After being infected with HlV, it takes a period of time for antibodies/ antigen/ virus to reach a detectable level. This period is known as the “window period”. The length of window period varies among individuals and various laboratory tests. Some may take up to three months. With the advancement in testing technology, not only has the window period of antigen and antibody tests been shortened, HlV can now be detected through RNA test. As RNA test is done by checking the genetic substance of HlV, its window period is shorter than antigen and antibody tests. Thus, HlV can be detected through blood test at an earlier stage of infection.

  • HlV p24 antigen test: P24 antigen is one of the proteins that make up of the HlV. After HlV infection and before the production of antibodies, the level of p24 antigen will elevate in the body. This can be detected in the blood sooner than HlV antibodies.
  • HlV antibody test: When HlV enters the body, the body reacts in response to fight the infection and the immune system starts to produce antibodies. Although these antibodies cannot fight off the infection, their presence can help diagnose whether a person has HlV inside the body.
  • HlV antigen & antibody combo test: Using the “fourth-generation” technology, the combo test can detect both HlV p24 antigen and HlV type 1 & type 2 antibodies. It is generally recommended to have the HlV combo test 21 days after sex.
  • HlV RNA test: RNA test looks for genetic substance of the HlV with blood sample to detect the very early infection when HlV antibodies are undetectable. It is generally recommended to have the HlV RNA test 7 days after sex.

What does the test results mean?

The virus/ antigen or antibody level varies from one to another. If doing a test within the window period, there is a chance of having a “false negative” result given the level of virus/ antigen or antibody is still undetectable. Therefore, if you have engaged in unprotected sex or other high-risk activity, there is still the risk of HlV infection and you may still infect others with HlV. It is recommended to re-test 3 months after the suspected infection day to confirm the result.

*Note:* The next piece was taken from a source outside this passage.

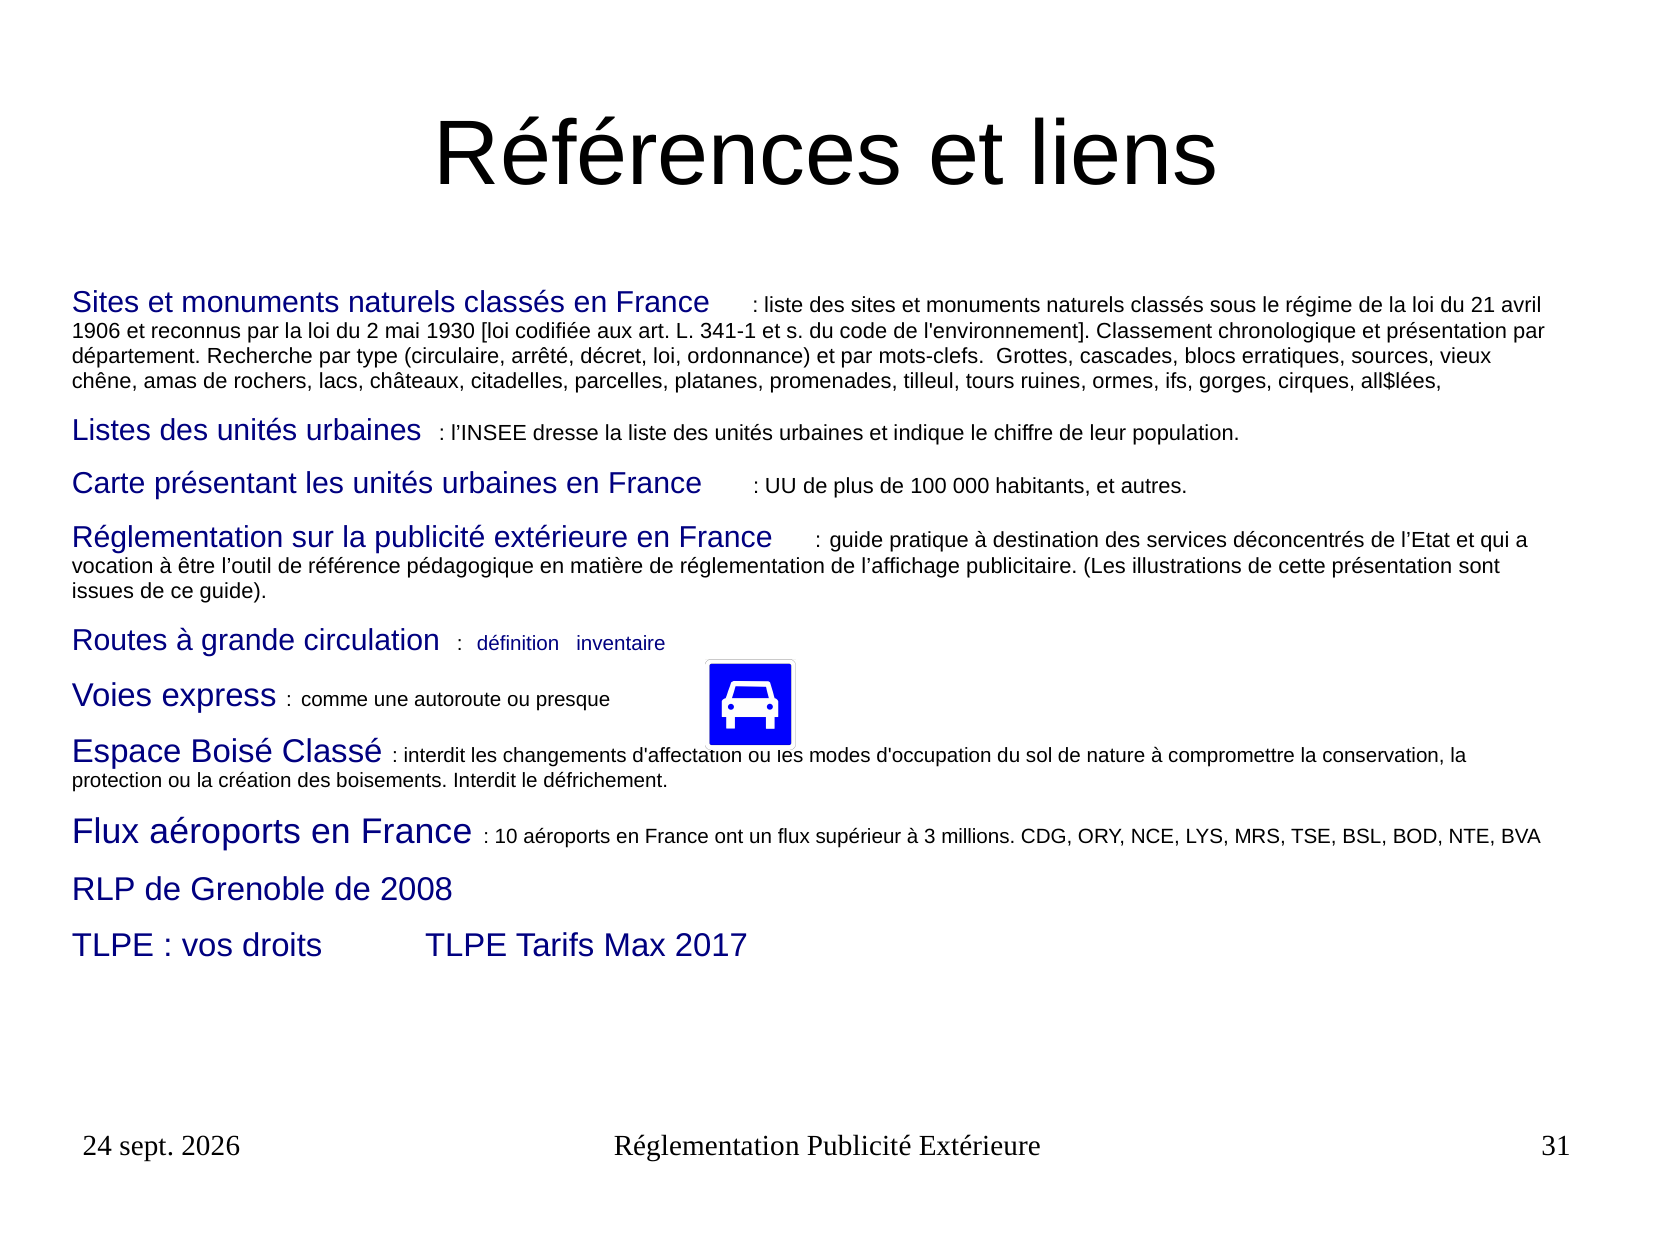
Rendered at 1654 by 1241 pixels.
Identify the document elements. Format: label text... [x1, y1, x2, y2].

Once HlV is diagnosed, you will be given a number of tests to monitor the stage of the infection and to determine if or when treatment should be started.

At the moment, there is no cure for HlV or AIDS, but there are drugs, known as Anti-Retroviral Therapy (ART) or combination therapy, that reduce the level of HlV in the blood and prevent or delay the development of AIDS. Most people with HlV are benefitted from these treatments, such as live longer and have better health than those had not taken them. There are also treatments available that can help prevent or treat many of the illnesses that people with HlV are more likely to get.

The treatments for HlV can be difficult to take and they can have unpleasant side effects. Our doctor can give you full information about options, side effects and long-term effects of the treatments.